═══ Recorded data ═══

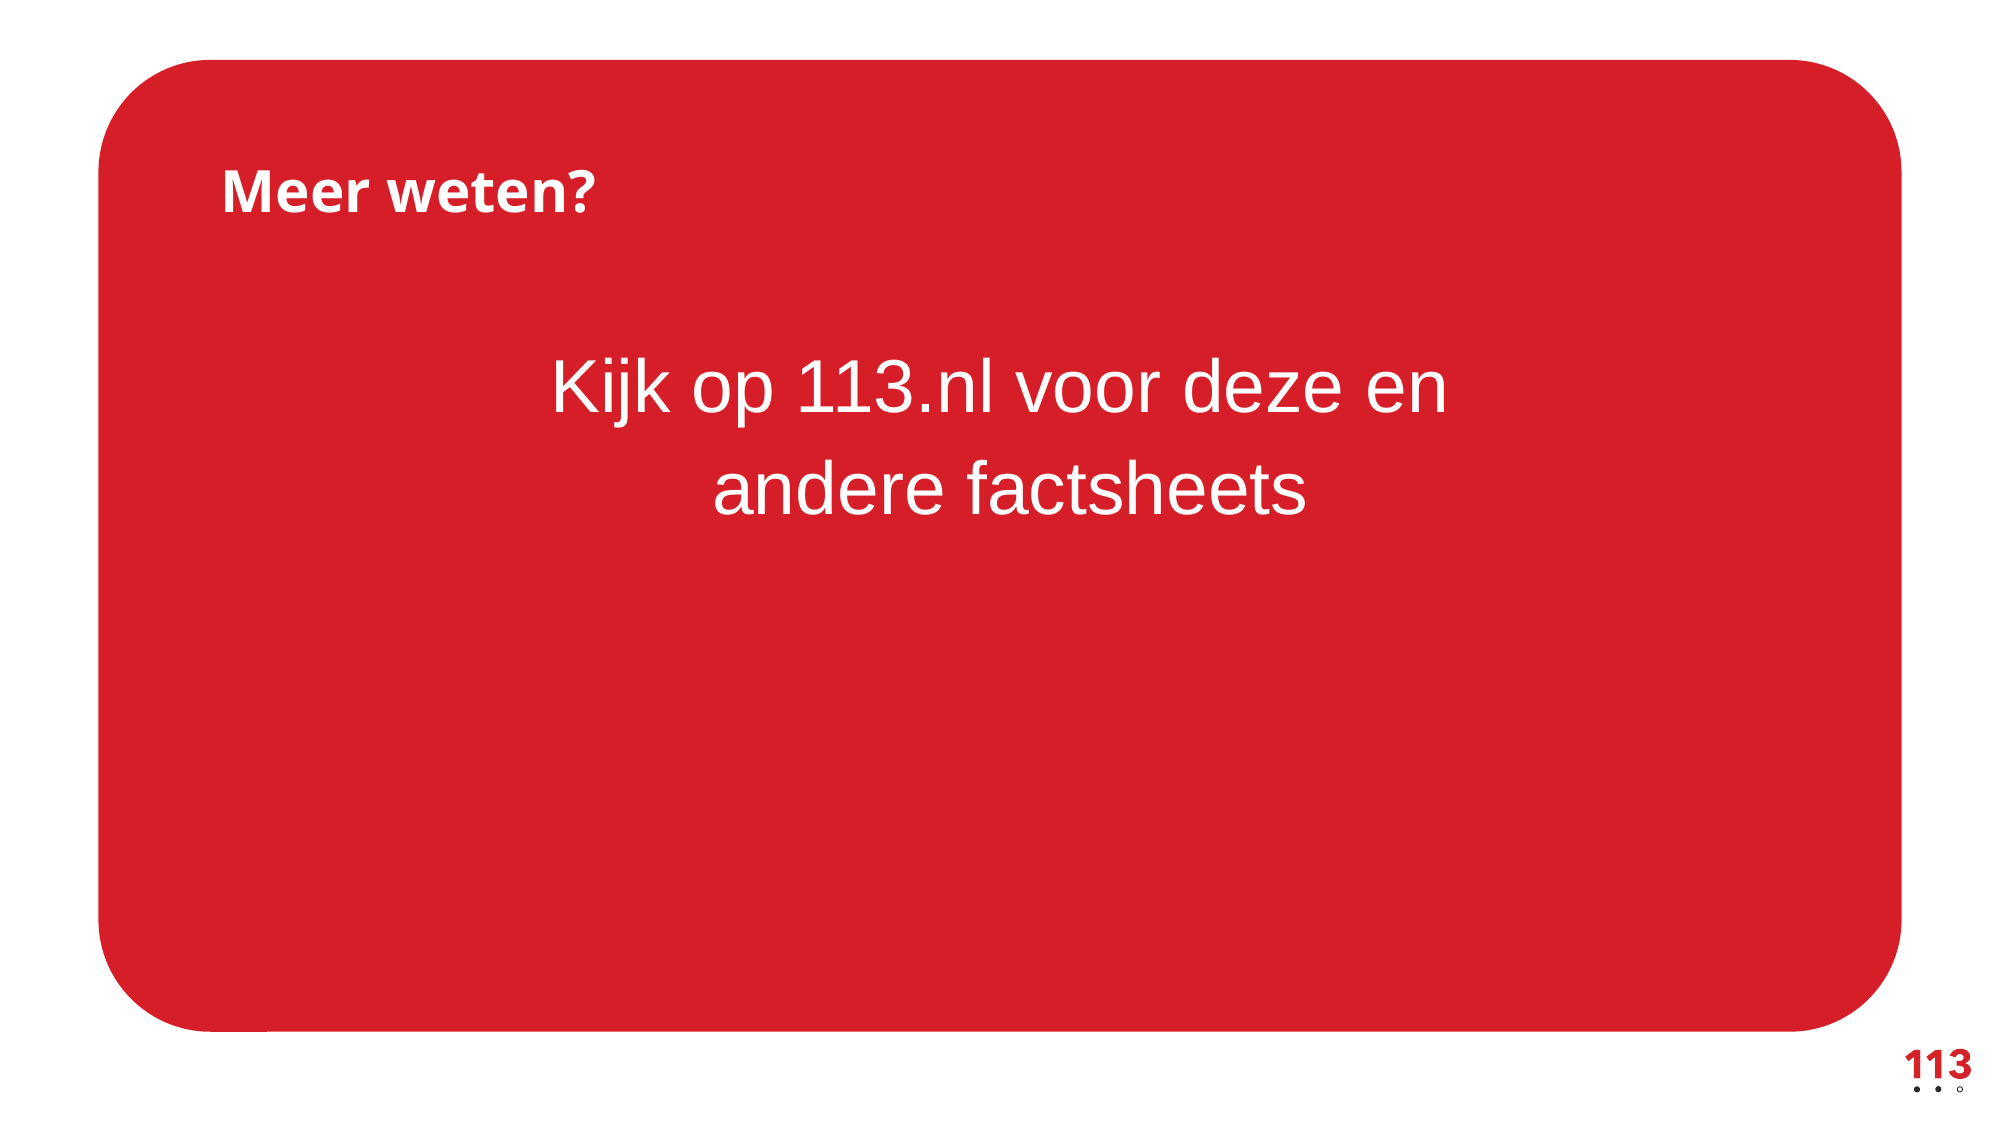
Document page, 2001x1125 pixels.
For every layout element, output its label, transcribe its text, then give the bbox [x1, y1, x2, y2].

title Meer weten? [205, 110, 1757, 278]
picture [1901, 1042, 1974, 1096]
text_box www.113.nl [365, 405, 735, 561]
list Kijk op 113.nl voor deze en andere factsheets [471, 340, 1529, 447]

═══
═══ Recorded data ═══

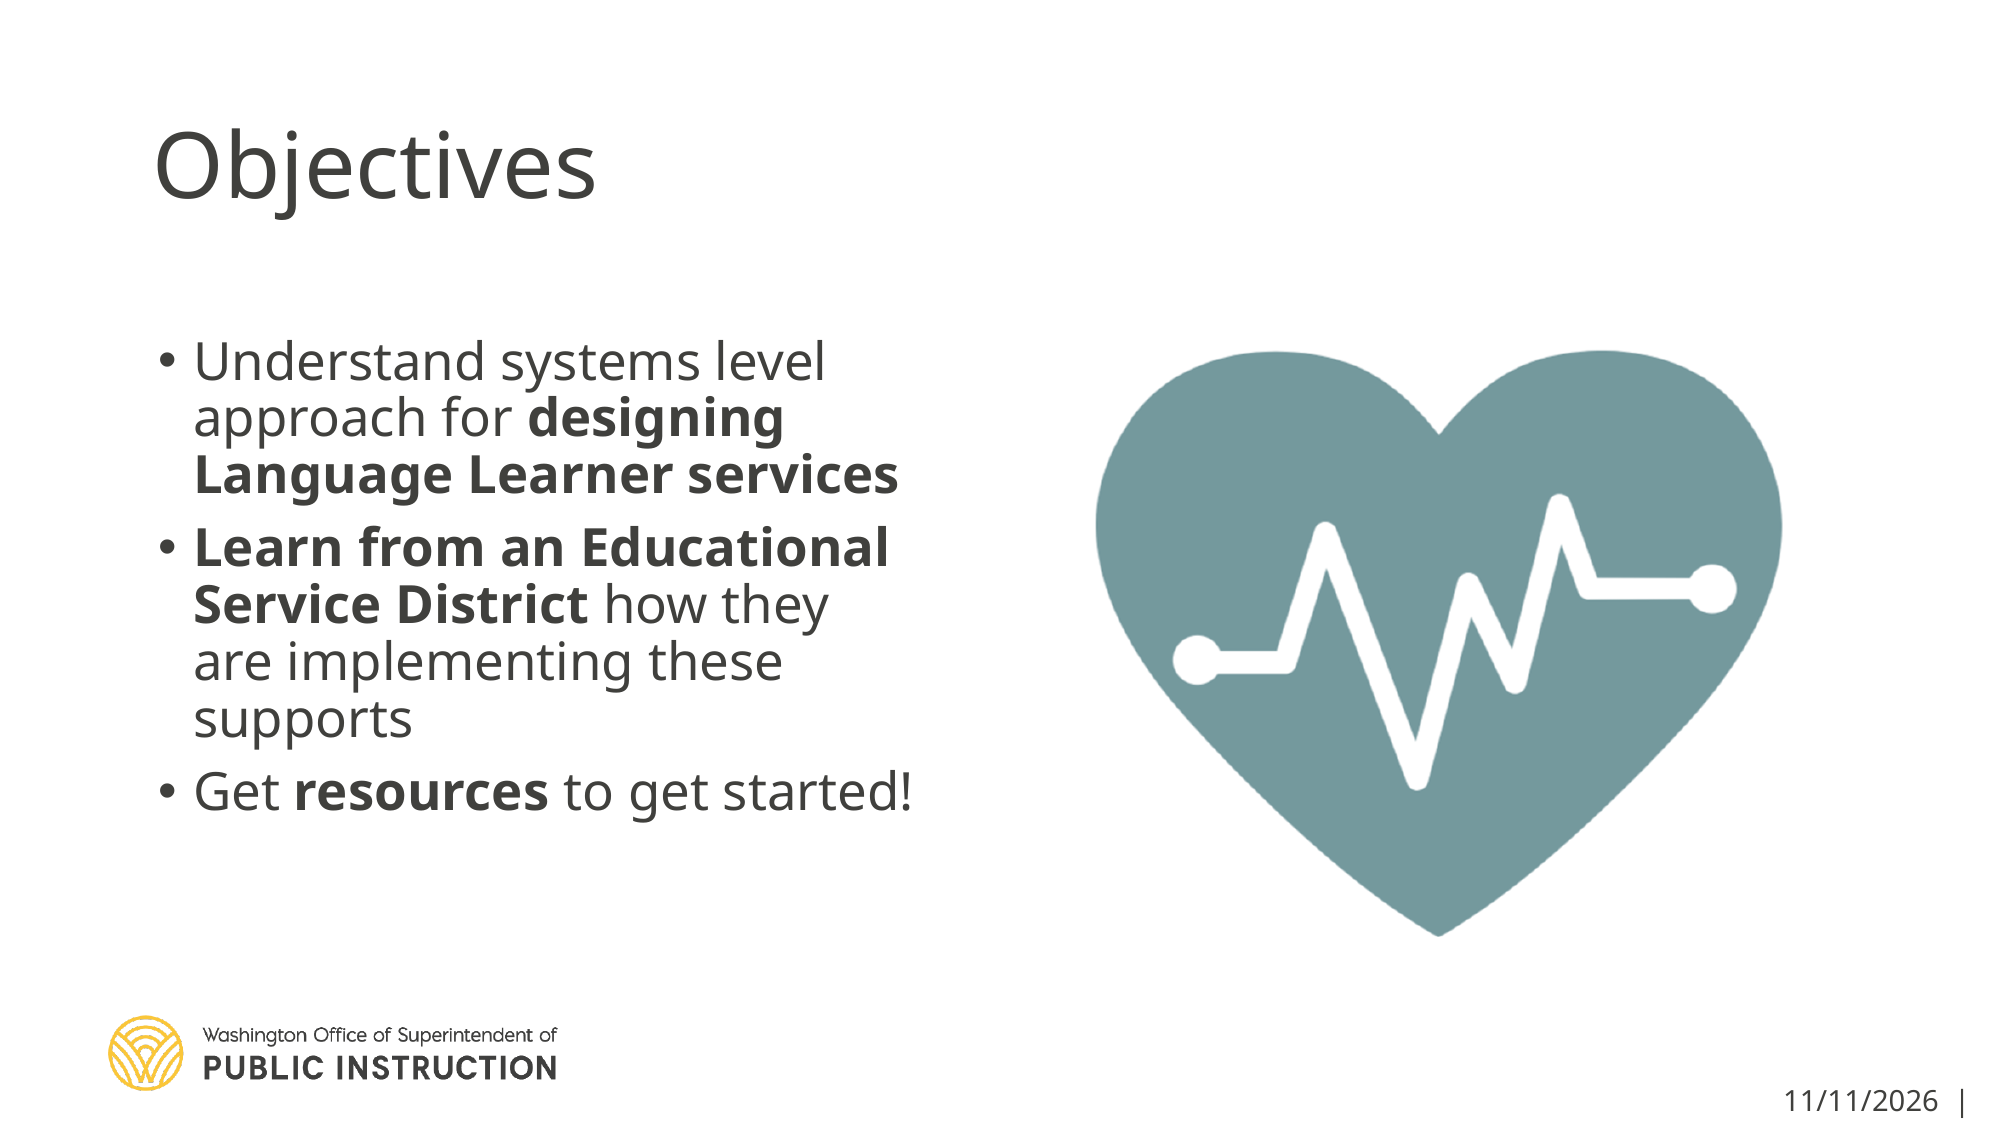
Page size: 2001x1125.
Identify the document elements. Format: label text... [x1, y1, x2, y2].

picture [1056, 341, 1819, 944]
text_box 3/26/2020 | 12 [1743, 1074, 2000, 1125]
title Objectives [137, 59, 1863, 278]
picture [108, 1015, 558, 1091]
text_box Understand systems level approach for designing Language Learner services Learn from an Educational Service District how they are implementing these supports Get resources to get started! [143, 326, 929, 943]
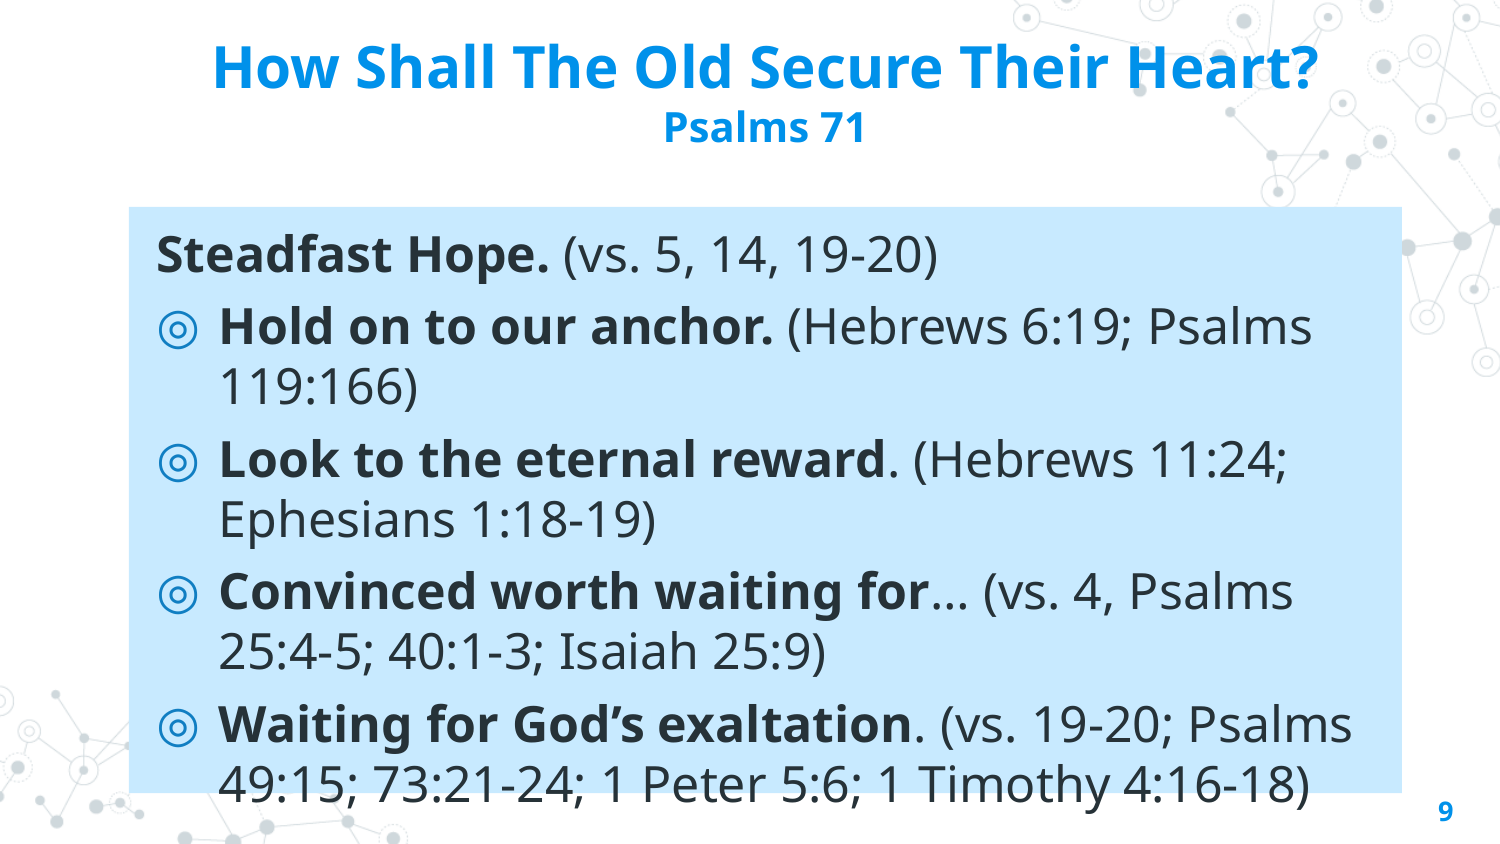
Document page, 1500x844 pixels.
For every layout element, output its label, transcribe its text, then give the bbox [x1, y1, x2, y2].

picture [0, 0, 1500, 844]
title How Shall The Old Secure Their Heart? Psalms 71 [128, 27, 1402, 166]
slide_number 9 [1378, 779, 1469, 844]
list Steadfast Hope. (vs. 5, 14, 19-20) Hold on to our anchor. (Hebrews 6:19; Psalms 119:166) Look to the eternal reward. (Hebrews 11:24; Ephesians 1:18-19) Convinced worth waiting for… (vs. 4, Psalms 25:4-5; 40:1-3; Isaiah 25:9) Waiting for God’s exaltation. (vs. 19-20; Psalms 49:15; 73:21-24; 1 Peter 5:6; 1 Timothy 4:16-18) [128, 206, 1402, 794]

═══

• **Exercise details**
Your answer should consist of each line of the data above in which the word "pixels" occurs.

• **Expected output**
Document page, 2001x1125 pixels.
Document page, 1500x844 pixels.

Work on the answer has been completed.